• What this task involves:
Reproduce the lines of the records from the line containing "We can install" through the end of the records, leaving out the picture markers.
BEGIN Provided information
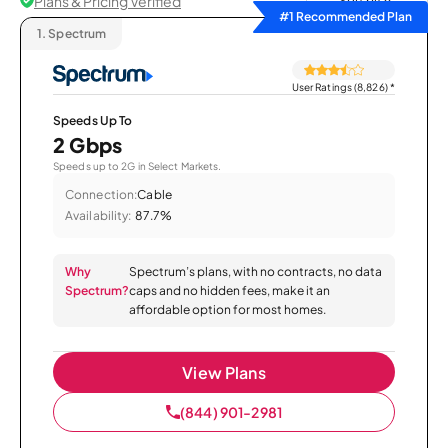
Plans & Pricing Verified
Sort by
#1 Recommended Plan
1.
Spectrum
User Ratings (8,826)
*
Speeds Up To
2 Gbps
Speeds up to 2G in Select Markets.
Connection:
Cable
Availability:
87.7%
Why
Spectrum’s plans, with no contracts, no data
Spectrum?
caps and no hidden fees, make it an
affordable option for most homes.
View Plans
(844) 901-2981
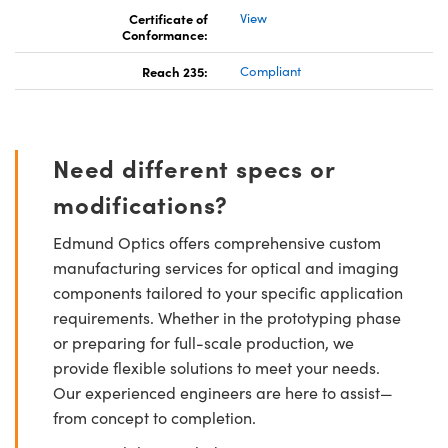
Certificate of
View
Conformance:
Reach 235:
Compliant
Need different specs or
modifications?
Edmund Optics offers comprehensive custom
manufacturing services for optical and imaging
components tailored to your specific application
requirements. Whether in the prototyping phase
or preparing for full-scale production, we
provide flexible solutions to meet your needs.
Our experienced engineers are here to assist—
from concept to completion.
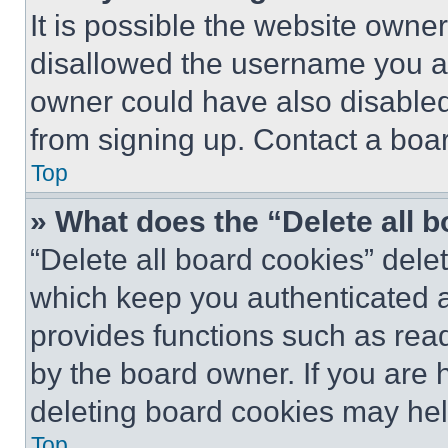
It is possible the website own
disallowed the username you ar
owner could have also disabled 
from signing up. Contact a boar
Top
» What does the “Delete all 
“Delete all board cookies” del
which keep you authenticated an
provides functions such as rea
by the board owner. If you are 
deleting board cookies may hel
Top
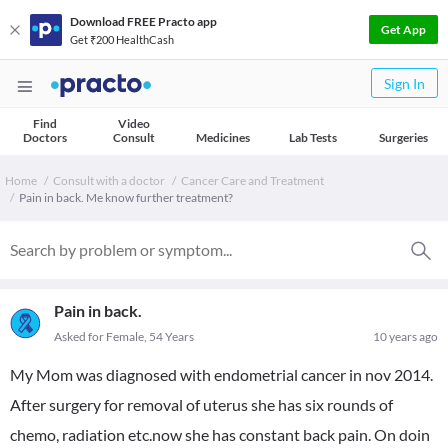
Download FREE Practo app
Get App
Get ₹200 HealthCash
Sign In
Find
Video
Doctors
Consult
Medicines
Lab Tests
Surgeries
Home
Consult with a doctor
Cancer Care and Treatment
Pain in back. Me know further treatment?
Pain in back.
Asked for Female, 54 Years
10 years ago
My Mom was diagnosed with endometrial cancer in nov 2014.
After surgery for removal of uterus she has six rounds of
chemo, radiation etc.now she has constant back pain. On doin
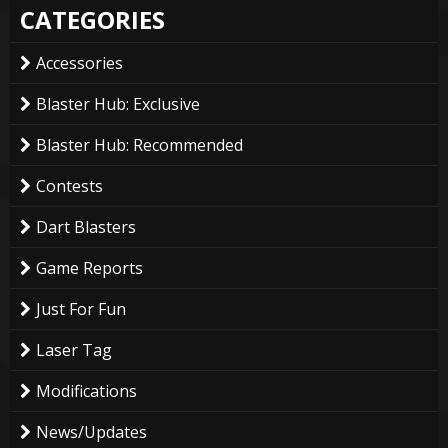
CATEGORIES
Accessories
Blaster Hub: Exclusive
Blaster Hub: Recommended
Contests
Dart Blasters
Game Reports
Just For Fun
Laser Tag
Modifications
News/Updates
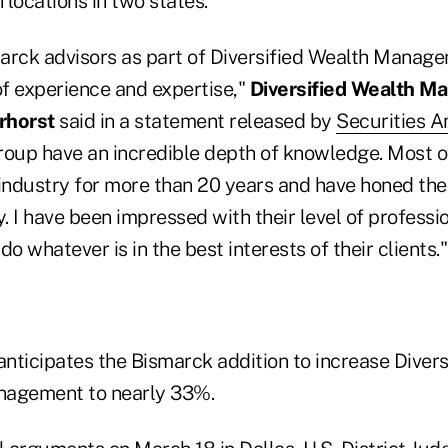
locations in two states.
arck advisors as part of Diversified Wealth Manage
of experience and expertise,"
Diversified Wealth M
rhorst
said in a statement released by
Securities A
group have an incredible depth of knowledge. Most o
industry for more than 20 years and have honed thei
y. I have been impressed with their level of professi
o whatever is in the best interests of their clients."
anticipates the Bismarck addition to increase Divers
nagement to nearly 33%.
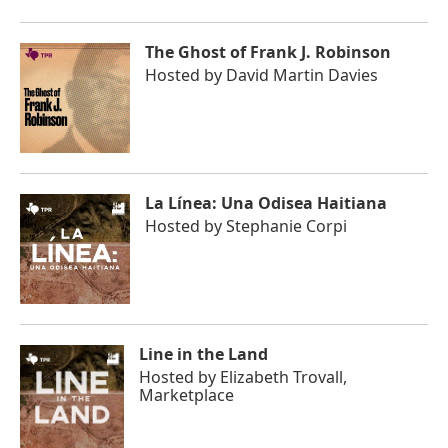
The Ghost of Frank J. Robinson
Hosted by
David Martin Davies
La Línea: Una Odisea Haitiana
Hosted by
Stephanie Corpi
Line in the Land
Hosted by
Elizabeth Trovall,
Marketplace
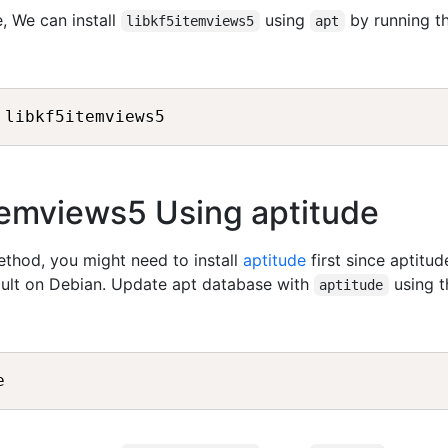
, We can install
using
by running t
libkf5itemviews5
apt
5itemviews5 Using aptitude
method, you might need to install
aptitude
first since aptitud
fault on Debian. Update apt database with
using t
aptitude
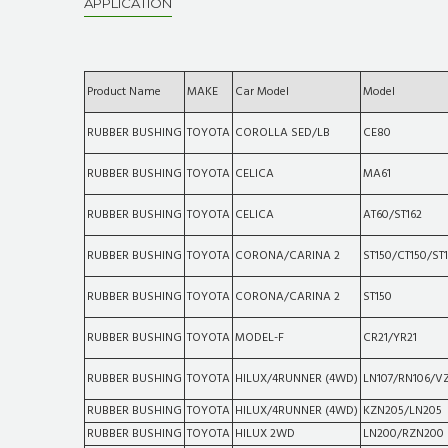
APPLICATION
Product Name
MAKE
Car Model
Model
RUBBER BUSHING
TOYOTA
COROLLA SED/LB
CE80
RUBBER BUSHING
TOYOTA
CELICA
MA61
RUBBER BUSHING
TOYOTA
CELICA
AT60/ST162
RUBBER BUSHING
TOYOTA
CORONA/CARINA 2
ST150/CT150/ST1
RUBBER BUSHING
TOYOTA
CORONA/CARINA 2
ST150
RUBBER BUSHING
TOYOTA
MODEL-F
CR21/YR21
RUBBER BUSHING
TOYOTA
HILUX/4RUNNER (4WD)
LN107/RN106/V
RUBBER BUSHING
TOYOTA
HILUX/4RUNNER (4WD)
KZN205/LN205
RUBBER BUSHING
TOYOTA
HILUX 2WD
LN200/RZN200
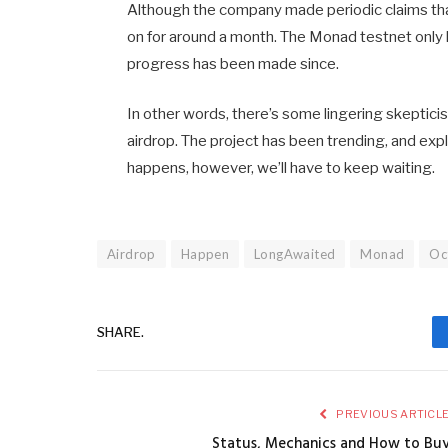
Although the company made periodic claims tha
on for around a month. The Monad testnet only 
progress has been made since.
In other words, there’s some lingering skeptici
airdrop. The project has been trending, and explic
happens, however, we’ll have to keep waiting.
Airdrop
Happen
LongAwaited
Monad
Oc
SHARE.
PREVIOUS ARTICL
Status, Mechanics and How to Bu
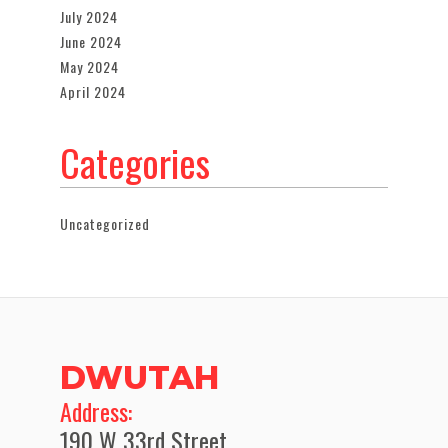
July 2024
June 2024
May 2024
April 2024
Categories
Uncategorized
DWUTAH
​Address:
190 W 33rd Street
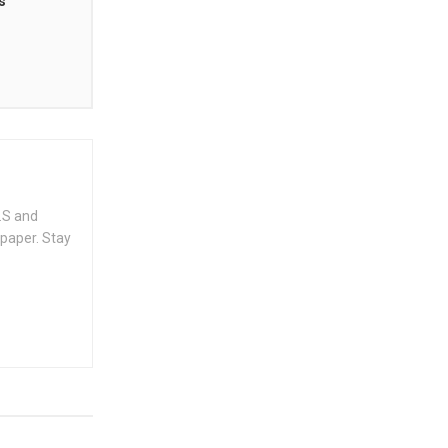
s
.S and
spaper. Stay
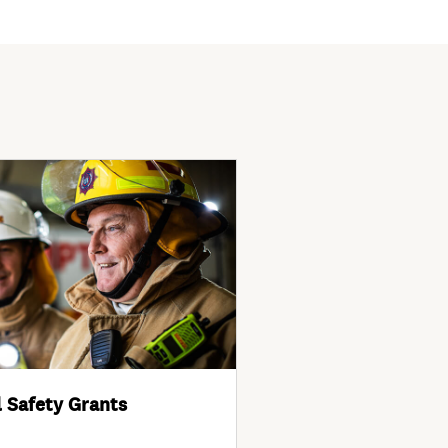
 Safety Grants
END Provided information
• Exercise answer:
, We can install
using
by running t
libkf5itemviews5
apt
5itemviews5 Using aptitude
method, you might need to install
aptitude
first since aptitud
fault on Debian. Update apt database with
using t
aptitude
APPLICATION
Product Name
MAKE
Car Model
Model
RUBBER BUSHING
TOYOTA
COROLLA SED/LB
CE80
RUBBER BUSHING
TOYOTA
CELICA
MA61
RUBBER BUSHING
TOYOTA
CELICA
AT60/ST162
RUBBER BUSHING
TOYOTA
CORONA/CARINA 2
ST150/CT150/ST1
RUBBER BUSHING
TOYOTA
CORONA/CARINA 2
ST150
RUBBER BUSHING
TOYOTA
MODEL-F
CR21/YR21
RUBBER BUSHING
TOYOTA
HILUX/4RUNNER (4WD)
LN107/RN106/V
RUBBER BUSHING
TOYOTA
HILUX/4RUNNER (4WD)
KZN205/LN205
RUBBER BUSHING
TOYOTA
HILUX 2WD
LN200/RZN200
Although the company made periodic claims tha
on for around a month. The Monad testnet only 
progress has been made since.
In other words, there’s some lingering skeptici
airdrop. The project has been trending, and explic
happens, however, we’ll have to keep waiting.
Airdrop
Happen
LongAwaited
Monad
Oc
SHARE.
PREVIOUS ARTICL
Status, Mechanics and How to Bu
July 2024
June 2024
May 2024
April 2024
Categories
Uncategorized
DWUTAH
​Address:
190 W 33rd Street
s
.S and
spaper. Stay
 Safety Grants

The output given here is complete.